** EXERCISE DESCRIPTION **
Could you reproduce everything from the first of these lines down to the line containing "0.006636, 0.787168, -1.041677]]", with "annotations" changed to "metadata" and nothing else altered?
• • • • •
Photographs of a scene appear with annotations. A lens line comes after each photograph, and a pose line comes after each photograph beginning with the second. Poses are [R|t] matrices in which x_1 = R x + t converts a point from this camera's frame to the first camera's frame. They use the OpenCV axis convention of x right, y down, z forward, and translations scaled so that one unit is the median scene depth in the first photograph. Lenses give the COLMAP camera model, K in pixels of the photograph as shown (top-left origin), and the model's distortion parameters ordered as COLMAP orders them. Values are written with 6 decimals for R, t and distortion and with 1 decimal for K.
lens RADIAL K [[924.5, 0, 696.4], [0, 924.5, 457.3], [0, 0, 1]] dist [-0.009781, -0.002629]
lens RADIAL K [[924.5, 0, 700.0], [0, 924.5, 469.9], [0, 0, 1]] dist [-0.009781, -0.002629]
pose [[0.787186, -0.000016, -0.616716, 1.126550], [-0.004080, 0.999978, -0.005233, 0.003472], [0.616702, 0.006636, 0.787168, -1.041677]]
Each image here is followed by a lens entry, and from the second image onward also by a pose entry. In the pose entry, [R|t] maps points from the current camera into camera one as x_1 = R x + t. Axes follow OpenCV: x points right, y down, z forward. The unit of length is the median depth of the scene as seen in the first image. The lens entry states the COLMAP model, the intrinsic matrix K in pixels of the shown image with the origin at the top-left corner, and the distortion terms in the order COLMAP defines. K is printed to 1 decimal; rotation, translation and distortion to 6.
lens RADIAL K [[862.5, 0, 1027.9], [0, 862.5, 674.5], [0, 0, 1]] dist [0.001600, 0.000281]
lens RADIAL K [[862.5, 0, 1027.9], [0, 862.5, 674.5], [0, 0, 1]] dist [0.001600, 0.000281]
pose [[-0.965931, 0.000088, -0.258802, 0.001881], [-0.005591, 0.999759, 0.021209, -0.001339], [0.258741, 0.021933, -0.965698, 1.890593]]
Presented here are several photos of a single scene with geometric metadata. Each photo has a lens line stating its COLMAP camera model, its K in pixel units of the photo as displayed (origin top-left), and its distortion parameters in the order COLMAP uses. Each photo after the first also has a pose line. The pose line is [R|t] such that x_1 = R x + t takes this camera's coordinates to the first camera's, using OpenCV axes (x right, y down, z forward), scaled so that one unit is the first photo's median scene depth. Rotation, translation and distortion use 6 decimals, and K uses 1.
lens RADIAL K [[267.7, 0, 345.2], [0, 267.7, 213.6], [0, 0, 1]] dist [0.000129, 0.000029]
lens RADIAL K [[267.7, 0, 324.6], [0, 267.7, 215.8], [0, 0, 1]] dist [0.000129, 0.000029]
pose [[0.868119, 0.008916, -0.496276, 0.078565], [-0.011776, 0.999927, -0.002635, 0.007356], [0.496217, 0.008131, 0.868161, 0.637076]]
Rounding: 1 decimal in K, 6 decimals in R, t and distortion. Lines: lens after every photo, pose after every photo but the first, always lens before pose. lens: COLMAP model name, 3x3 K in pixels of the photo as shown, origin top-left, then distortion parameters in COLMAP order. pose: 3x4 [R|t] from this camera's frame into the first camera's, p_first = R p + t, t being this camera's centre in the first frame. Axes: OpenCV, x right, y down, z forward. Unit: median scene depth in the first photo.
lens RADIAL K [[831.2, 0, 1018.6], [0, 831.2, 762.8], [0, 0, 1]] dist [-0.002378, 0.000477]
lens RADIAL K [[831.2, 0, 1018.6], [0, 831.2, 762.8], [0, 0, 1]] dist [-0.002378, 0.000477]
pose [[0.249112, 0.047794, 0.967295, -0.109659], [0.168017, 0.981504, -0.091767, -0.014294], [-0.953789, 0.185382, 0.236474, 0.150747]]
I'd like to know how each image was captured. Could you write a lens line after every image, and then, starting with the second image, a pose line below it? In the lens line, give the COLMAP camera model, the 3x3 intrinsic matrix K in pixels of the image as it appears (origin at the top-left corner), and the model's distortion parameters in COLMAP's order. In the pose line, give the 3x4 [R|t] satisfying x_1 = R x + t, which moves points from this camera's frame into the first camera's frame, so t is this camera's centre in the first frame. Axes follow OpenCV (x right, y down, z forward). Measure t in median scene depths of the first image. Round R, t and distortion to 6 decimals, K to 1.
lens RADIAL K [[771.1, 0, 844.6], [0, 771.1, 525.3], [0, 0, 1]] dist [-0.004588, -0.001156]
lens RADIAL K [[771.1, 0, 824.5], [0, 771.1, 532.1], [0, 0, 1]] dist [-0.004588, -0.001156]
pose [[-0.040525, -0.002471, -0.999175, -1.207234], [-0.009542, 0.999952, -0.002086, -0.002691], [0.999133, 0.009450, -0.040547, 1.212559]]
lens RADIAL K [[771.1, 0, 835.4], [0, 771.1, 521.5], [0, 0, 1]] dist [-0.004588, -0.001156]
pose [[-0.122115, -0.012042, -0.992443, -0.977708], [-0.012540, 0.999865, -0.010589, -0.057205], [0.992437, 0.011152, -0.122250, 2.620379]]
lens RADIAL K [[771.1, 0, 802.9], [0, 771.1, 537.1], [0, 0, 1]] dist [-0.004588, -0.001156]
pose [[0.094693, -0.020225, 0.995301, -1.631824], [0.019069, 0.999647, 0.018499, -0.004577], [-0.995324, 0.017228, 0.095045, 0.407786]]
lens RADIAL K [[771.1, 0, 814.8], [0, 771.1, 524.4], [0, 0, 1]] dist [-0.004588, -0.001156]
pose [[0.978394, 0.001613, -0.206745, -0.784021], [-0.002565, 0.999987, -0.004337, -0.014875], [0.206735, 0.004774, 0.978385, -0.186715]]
• • • • •
** SOLUTION FOR THIS EXERCISE **
Photographs of a scene appear with metadata. A lens line comes after each photograph, and a pose line comes after each photograph beginning with the second. Poses are [R|t] matrices in which x_1 = R x + t converts a point from this camera's frame to the first camera's frame. They use the OpenCV axis convention of x right, y down, z forward, and translations scaled so that one unit is the median scene depth in the first photograph. Lenses give the COLMAP camera model, K in pixels of the photograph as shown (top-left origin), and the model's distortion parameters ordered as COLMAP orders them. Values are written with 6 decimals for R, t and distortion and with 1 decimal for K.
lens RADIAL K [[924.5, 0, 696.4], [0, 924.5, 457.3], [0, 0, 1]] dist [-0.009781, -0.002629]
lens RADIAL K [[924.5, 0, 700.0], [0, 924.5, 469.9], [0, 0, 1]] dist [-0.009781, -0.002629]
pose [[0.787186, -0.000016, -0.616716, 1.126550], [-0.004080, 0.999978, -0.005233, 0.003472], [0.616702, 0.006636, 0.787168, -1.041677]]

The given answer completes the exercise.